As I matured professionally, I became all about the medical. I came to realize that much of what I had been taught was wrong, and emerging science challenged many of my beliefs. I discovered that many of the skills I had labored to master were unnecessary, perhaps even harmful. Some skills that really made a difference for my patients, I did not possess. Many of the factoids I had memorized in class turned out to be irrelevant, while others turned out to be vital.
And all too many of the useful ones were things I learned after I sewed that sparkly patch to my sleeve.
I wasn’t as good as I thought I was. I was lacking as a paramedic. When you define yourself by what you do for a living, it’s enough to shake the foundations of your entire belief system. It certainly shook me.
Devotion to science of medicine
And thus was born my devotion to the science of medicine.
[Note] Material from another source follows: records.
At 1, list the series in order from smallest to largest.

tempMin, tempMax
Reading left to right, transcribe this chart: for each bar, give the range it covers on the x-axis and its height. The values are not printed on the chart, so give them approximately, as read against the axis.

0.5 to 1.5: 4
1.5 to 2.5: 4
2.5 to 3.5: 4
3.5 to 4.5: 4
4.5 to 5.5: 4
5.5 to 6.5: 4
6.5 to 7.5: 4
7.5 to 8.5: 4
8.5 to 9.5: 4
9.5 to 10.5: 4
I rediscovered the sense of wonder and discovery that comes with being a lifelong learner, those questioning moments of quiet reflection where you whisper to yourself, “Huh. I never knew that.”
And the pride that comes in realizing that yes, now you do.
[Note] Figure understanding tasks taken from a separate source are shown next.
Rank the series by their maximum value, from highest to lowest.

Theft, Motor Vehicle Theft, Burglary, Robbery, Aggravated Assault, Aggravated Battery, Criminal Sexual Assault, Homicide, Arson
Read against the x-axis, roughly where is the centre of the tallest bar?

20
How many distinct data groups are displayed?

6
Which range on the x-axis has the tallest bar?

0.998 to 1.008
Those are the sort of epiphanies that make you wonder what else you don’t know, and arouse a thirst to learn those things, too. I began to question everything, to discard old knowledge and replace it with new, something with stronger foundations. Something I could justify with science, and hard, irrefutable data.
Evidence, care evolve
But something else happened along the way. I learned that science often raises more questions than it provides answers. I learned that there is precious little scientific justification for many of the things we do in EMS.
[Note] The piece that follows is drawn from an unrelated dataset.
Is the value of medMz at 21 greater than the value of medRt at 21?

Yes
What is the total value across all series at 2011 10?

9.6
The more I knew, the less I did.
I learned that knowledge is a constantly evolving process; the more one learns, the more one realizes how little he actually knows. I learned that the only constant is change, and that the best a paramedic can do is let his treatment be guided by the best evidence of the day.
And accept the fact that, inevitably, that evidence will evolve, and so will your care.
Art of medicine
Which brings me to where I am now, well into my third decade in EMS and just beginning to understand that, at least for me, the most important word of the three is service.
Service is the element that defines the art of medicine, the skill set we can still employ when the science fails to provide meaningful answers.
At the heart of the matter is that most of our patients are not emergent, and that will never change. There will always be patients who utilize our services inappropriately, be it from ignorance, or laziness, or whatever the reason. To rail against it is an exercise in futility and a recipe for career dissatisfaction.
And most of the patients will not benefit from the medicine, either. It’s rather difficult to screw up a patient significantly in an hour or less of patient contact. You have to work at it. And for those patients most likely to be harmed, inaction is a far greater sin than lack of knowledge.
But service, on the other hand, is something we can provide to each and every patient, and it benefits us just as much as them.
“I don’t know what your destiny will be, but one thing I know: the only ones among you who will be really happy are those who will have sought and found how to serve.”
— Albert Schweitzer
It doesn’t matter where on that career arc you fall — and it’s just as much a function of personal outlook as it is career longevity — the service part of emergency medical services is what drives all the rest.
Service and the sense of duty is what makes you keep your skills sharp for the truly emergent patient, while giving you the perspective to accept those who aren’t.
Service is what makes you keep learning the science of medicine, so that you can treat your patients more effectively, or recognize that subtle presentation that you may have missed otherwise.
Service is what you can give the vast majority of your patients who are neither emergent nor truly in need of medicine. It’s the way you can make a bad day for someone a little bit better, no matter how trivial the gesture or mundane the task seemed at the time. It’s the thing that makes even the renal roundup and interfacility transfers worth your time. And it’s the thing that your patients will always remember, even the ones who were truly emergent and desperately in need of the best medicine we can provide.
Service is the embodiment of that noble goal we all had when we entered EMS, before we became jaded and cynical; I just want to help people.
And if reading this column has reminded you of that, then I will have rendered my service to our profession.